• **Source passage**:
For example, Japanese Publication Examined Patent application Publication No. 25556/1988 (Tokukoushou 63-25556; published on May 25, 1988) discloses a method for improving the foregoing problem of the slow response speed of liquid crystal. The method disclosed in the above publication adopts a method called overshooting or overdriving. In these driving methods, a change greater than a change instructed in the input data is applied to a liquid crystal module, thereby improving the response speed.
In the liquid crystal display device, temperature within a liquid crystal panel is largely affected by environment temperature surrounding the liquid crystal panel. Further, during the display operation, various parts of the liquid crystal panel have various temperatures. Accordingly, in order to improve the response speed appropriately, it is necessary to apply to the liquid crystal panel such a change that is, to an extent required by the temperature within the liquid crystal panel, greater than the change instructed by the input data. if the response speed is not improved as such, deterioration in the displaying quality occurs while the moving picture is displayed.
In order to solve the foregoing problem, for example Japanese Patent No. 2507713 (issued on Jun. 19, 1996) discloses a liquid crystal display device conventionally including temperature sensors Th1 to Th8 mounted along edges of a liquid crystal panel 101 as shown in FIG. 16. By using these temperature sensors Th1 to Th8, temperature of the liquid crystal panel 101 is measured. Then, voltage impressed to anti-ferroelectric liquid crystal (AFLC) is changed in accordance with the measured temperature, so as to correct overall temperature-caused fluctuation in brightness of the liquid crystal panel 101.
More specifically, for example, changes in the temperature in the liquid crystal panel of the liquid crystal display device are compensated for by the following methods. Namely, in one of the methods, temperatures at edges of the liquid crystal panel 101 is measured, and an average temperature is calculated based on the temperatures measured. Then, the temperature of the liquid crystal panel 101 is estimated based on the average temperature, and pulse widths of scan voltage and signal voltage are changed in accordance with the temperature thus estimated, thereby causing response characteristic of the liquid crystal panel to correspond with the changes in the temperature. In another method, the liquid crystal liquid panel 101 is divided into four regions as shown in FIG. 17. Then the temperatures at the edges of the liquid crystal panel 101 are measured, and respective temperature distributions in the four regions are estimated based on the temperatures measured. Then, the pulse widths of the scan voltage and the signal voltage are changed in accordance with the temperature distributions thus estimated, thereby causing the response characteristic of the liquid crystal panel to correspond with the changes in the temperature.
As described, in the foregoing liquid crystal display device, the temperatures of a displaying surface of the liquid crystal panel 101 is estimated based on the temperatures measured at the edges of the liquid crystal panel 101. Then, respectively in accordance with the temperatures estimated, the correction is carried out in the four regions. This method, however, does no more than rough correction in response to the changes in the temperature by referring to the estimated temperature of the liquid crystal panel based on the temperatures at the edges of the liquid crystal panel. Therefore, even by the arrangement in which the liquid crystal panel is divided into the four regions, there still remains a problem that it is impossible to accurately compensate a driving voltage for the actual temperature changes in the four regions.

• **Extracted information**:
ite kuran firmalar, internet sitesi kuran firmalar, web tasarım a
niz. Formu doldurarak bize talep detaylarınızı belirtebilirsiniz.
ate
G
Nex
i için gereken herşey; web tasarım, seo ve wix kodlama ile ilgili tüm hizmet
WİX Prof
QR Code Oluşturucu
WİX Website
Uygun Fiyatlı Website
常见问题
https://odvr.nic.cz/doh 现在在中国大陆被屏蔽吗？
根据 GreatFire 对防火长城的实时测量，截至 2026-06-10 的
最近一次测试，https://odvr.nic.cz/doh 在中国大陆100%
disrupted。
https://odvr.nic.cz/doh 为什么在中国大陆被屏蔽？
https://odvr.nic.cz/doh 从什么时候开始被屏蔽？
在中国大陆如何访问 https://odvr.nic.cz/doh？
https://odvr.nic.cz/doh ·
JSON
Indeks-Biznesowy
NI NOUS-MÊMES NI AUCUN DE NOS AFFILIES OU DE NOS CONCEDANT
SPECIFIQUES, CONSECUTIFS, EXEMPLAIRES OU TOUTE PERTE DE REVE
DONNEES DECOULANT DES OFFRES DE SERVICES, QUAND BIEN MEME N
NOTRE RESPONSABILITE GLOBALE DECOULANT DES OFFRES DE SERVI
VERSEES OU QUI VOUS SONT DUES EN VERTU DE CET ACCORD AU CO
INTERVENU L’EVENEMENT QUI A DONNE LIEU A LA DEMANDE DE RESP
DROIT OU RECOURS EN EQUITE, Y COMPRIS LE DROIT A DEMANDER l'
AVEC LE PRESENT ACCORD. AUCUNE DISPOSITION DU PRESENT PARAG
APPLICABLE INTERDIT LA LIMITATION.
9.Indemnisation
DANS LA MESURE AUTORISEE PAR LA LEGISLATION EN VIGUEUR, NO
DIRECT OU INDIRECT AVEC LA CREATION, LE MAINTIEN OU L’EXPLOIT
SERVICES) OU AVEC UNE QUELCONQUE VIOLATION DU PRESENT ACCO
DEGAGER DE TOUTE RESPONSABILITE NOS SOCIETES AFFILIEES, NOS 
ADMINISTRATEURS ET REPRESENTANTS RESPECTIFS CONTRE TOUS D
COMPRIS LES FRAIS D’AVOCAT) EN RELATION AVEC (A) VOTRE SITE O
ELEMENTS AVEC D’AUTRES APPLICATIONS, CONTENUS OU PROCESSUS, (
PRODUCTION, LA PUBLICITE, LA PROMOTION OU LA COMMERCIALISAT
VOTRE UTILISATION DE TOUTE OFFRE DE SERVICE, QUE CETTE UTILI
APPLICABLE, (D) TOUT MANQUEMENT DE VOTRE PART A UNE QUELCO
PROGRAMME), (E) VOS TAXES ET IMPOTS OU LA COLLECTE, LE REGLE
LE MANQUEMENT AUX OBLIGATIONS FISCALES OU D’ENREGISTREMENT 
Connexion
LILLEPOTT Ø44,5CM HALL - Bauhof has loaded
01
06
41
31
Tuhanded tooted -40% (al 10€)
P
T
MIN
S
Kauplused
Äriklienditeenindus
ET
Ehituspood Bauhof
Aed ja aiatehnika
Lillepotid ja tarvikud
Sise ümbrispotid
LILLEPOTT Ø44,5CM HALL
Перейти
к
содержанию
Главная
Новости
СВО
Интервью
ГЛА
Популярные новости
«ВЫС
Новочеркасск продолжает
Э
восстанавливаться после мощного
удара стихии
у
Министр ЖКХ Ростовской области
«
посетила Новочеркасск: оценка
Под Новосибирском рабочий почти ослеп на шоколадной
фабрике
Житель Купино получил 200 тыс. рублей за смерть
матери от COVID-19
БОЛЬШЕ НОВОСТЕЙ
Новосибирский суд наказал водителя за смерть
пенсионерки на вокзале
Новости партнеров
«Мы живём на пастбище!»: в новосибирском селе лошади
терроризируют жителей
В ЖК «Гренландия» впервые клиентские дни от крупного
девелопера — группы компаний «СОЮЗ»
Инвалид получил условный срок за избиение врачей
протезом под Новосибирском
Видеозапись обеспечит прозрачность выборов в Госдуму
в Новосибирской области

• **Work to complete**:
A – In the liquid crystal passage above, what are the two names given for the method disclosed in Publication No. 25556/1988?
B – Translate this sentence from the liquid crystal passage into Spanish: "Further, during the display operation, various parts of the liquid crystal panel have various temperatures."
C – Does the liquid crystal passage support each statement? For each, answer yes or no and quote the words that decide it.
(i) In the device of Japanese Patent No. 2507713, the temperature sensors are mounted at the center of the panel.
(ii) Temperature within the liquid crystal panel is largely affected by the temperature of its surroundings.
(iii) Dividing the panel into four regions makes accurate compensation of the driving voltage possible.

• **Results of the exercise**:
A – Overshooting or overdriving.

B – Además, durante la operación de visualización, distintas partes del panel de cristal líquido tienen distintas temperaturas.

C –
(i) No: "temperature sensors Th1 to Th8 mounted along edges of a liquid crystal panel 101"
(ii) Yes: "temperature within a liquid crystal panel is largely affected by environment temperature surrounding the liquid crystal panel"
(iii) No: "it is impossible to accurately compensate a driving voltage for the actual temperature changes in the four regions"